▶ [GIVEN PASSAGE]:
• • • •

The idea behind the symmetrization technique is to replace a polynomial $p(x)$ of degree at most $d$ by the symmetric polynomial $\sum_{\sigma \in S_n} p(\sigma(x))$. Then we may find a univariate polynomial $P$ also of degree at most $d$ such that $P(\sum_i x_i) = \sum_{\sigma \in S_n} p(\sigma(x))$.

Suppose that $f$ is a symmetric non-constant Boolean function. With abuse of notation, write also $f(k) = f(x)$, where $k = \sum_i x_i$. Let $p$ and $q$ be polynomials such that $p(x)/q(x) = f(x)$ for all $x$ (in particular $q(x)\neq 0$ for all $x$). Then $p(x)=f(x)q(x)$, and hence $\sum_{\sigma \in S_n} p(\sigma(x)) = \sum_{\sigma \in S_n} f(\sigma(x)) q(\sigma(x)) = f(x) \sum_{\sigma \in S_n} q(\sigma(x))$ for all $x$. We may thus find univariate polynomials $P$ and $Q$ such that $P(k) = f(k) Q(k)$ for all $k$. Thus $P(k)/Q(k)=f(k)$. Now we can observe:

  • The polynomial $P(k)$ must be 0 exactly when $f(k)=0$. This means $\mathrm{deg(p)} \geq \#\{k \mid f(k)=0\}$.

• • • •

▶ [RECORDED DATA]:
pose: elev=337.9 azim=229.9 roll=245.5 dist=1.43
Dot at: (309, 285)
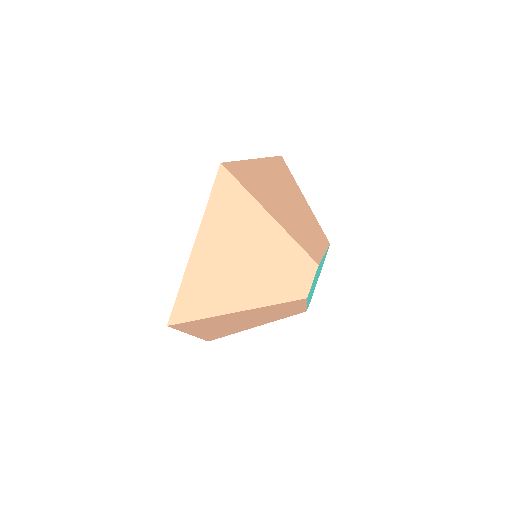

• • • •

▶ [WRITTEN TASKS]:
A. Does each statement agree with the symmetrization passage? Answer yes or no for each, quoting the deciding words.
(i) The univariate polynomial $P$ obtained from symmetrizing has degree at most $d$.
(ii) The polynomial $q$ is allowed to equal zero at some inputs $x$.
(iii) $P(k)$ must be 0 exactly when $f(k)=1$.
B. Carry the symmetrization passage further, starting after its last sentence.
The listing isn't needed for anything here.

▶ [ANSWERS]:
A.
(i) Yes: "we may find a univariate polynomial $P$ also of degree at most $d$"
(ii) No: "in particular $q(x)\neq 0$ for all $x$"
(iii) No: "The polynomial $P(k)$ must be 0 exactly when $f(k)=0$."

B.
  • The polynomial $P(k)-Q(k)$ must be 0 exactly when $f(k)=1$ (since q is by assumption never 0). This means $\max(\mathrm{deg}(p),\mathrm{deg(q)}) \geq \#\{k \mid f(k)=1\}$.

It follows that the degree of $p(x)/q(x)$ must always be at least $(n+1)/2$.

For representation by polynomials even better bounds have been proved by von zur Gathen and Roche as well as Cohen and Shpilka. Namely any nonconstant symmetric function must have degree $n$ minus lower order terms.

In any case, the conclusion is, that for symmetric Boolean functions, the largest separation you may hope for is a factor 2.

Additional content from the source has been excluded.